The findings outlined in the Nature paper are the result of a collaboration between Professor John Maris’ laboratory at the Children’s Hospital of Philadelphia (CHOP) and Myrio (formerly Affinity Biosciences). The study combined CHOP’s leadership in cancer research and Myrio’s patented ReD™ antibody discovery platform, to identify and target key molecular drivers of neuroblastoma – the most common form of pediatric cancer outside of the central nervous system.

Neuroblastoma remains very challenging to treat, with half of children with high-risk neuroblastoma dying of the disease and many of the survivors suffering long-term complications from their treatments. The study used a newly identified target, PHOX2B, that is highly selective for neuroblastoma and is intimately involved in the biology of the disease.

Lead author Mark Yarmarkovich, PhD said: “Our work with Myrio has generated exquisitely selective antibodies with very potent anti-tumor activity using CAR and other immunotherapy formats. The peptide-centric nature of these antibodies allowed us to test and prove our hypothesis that tumor peptides could be recognized across different HLAs, breaking conventional HLA restriction, which will broaden the application of immunotherapy to more children with these deadly cancers.”

“Together with CHOP, we are planning to move the CAR-T program into the clinic around the end of next year and will use the same approach to target other paediatric cancers with high unmet medical need. We have also deployed the ReD™ platform against a range of other high value viral and oncology targets,” Dr. Pete Smith concluded.

For enquiries relating to the Nature paper or potential partnership opportunities get in touch with the team at Myrio here.

 

About the study

The Therapeutic Targeting of Intracellular Oncoproteins with Peptide-Centric CAR T Cells study was led by John M. Maris, MD, paediatric oncologist at Children’s Hospital of Philadelphia (CHOP) and lead author Mark Yarmakovich, PhD, senior scientist at CHOP. Ben Kiefel, Chief Operating Officer and other staff from Myrio are co-authors on the paper.

Professor Maris is a renowned authority on cancers of childhood with a particular focus on neuroblastoma, the most common cancer to occur in children outside of the central nervous system. The Maris lab identified multiple key molecular drivers of neuroblastoma including the transcription factor ‘paired homeobox-like 2B’ (PHOX2B) which is highly expressed in neuroblastoma and not in any normal tissues.

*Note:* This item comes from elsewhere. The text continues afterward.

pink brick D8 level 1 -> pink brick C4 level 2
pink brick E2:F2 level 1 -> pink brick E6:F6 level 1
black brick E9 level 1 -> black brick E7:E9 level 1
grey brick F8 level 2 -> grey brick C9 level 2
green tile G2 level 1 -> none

PHOX2B is an intracellular protein and, like all proteins made within a cell, short peptides derived from it are presented on the cell surface by major histocompatibility complex (MHC) for interrogation by T cells. The study found that Myrio’s ReD™ platform is uniquely able to find highly specific human antibodies that bind to peptide-MHC complexes and successfully generated antibodies that selectively target PHOX2B. The antibodies were used to direct T cells to target neuroblastoma using chimeric antigen receptors (CARs), achieving the aforementioned results.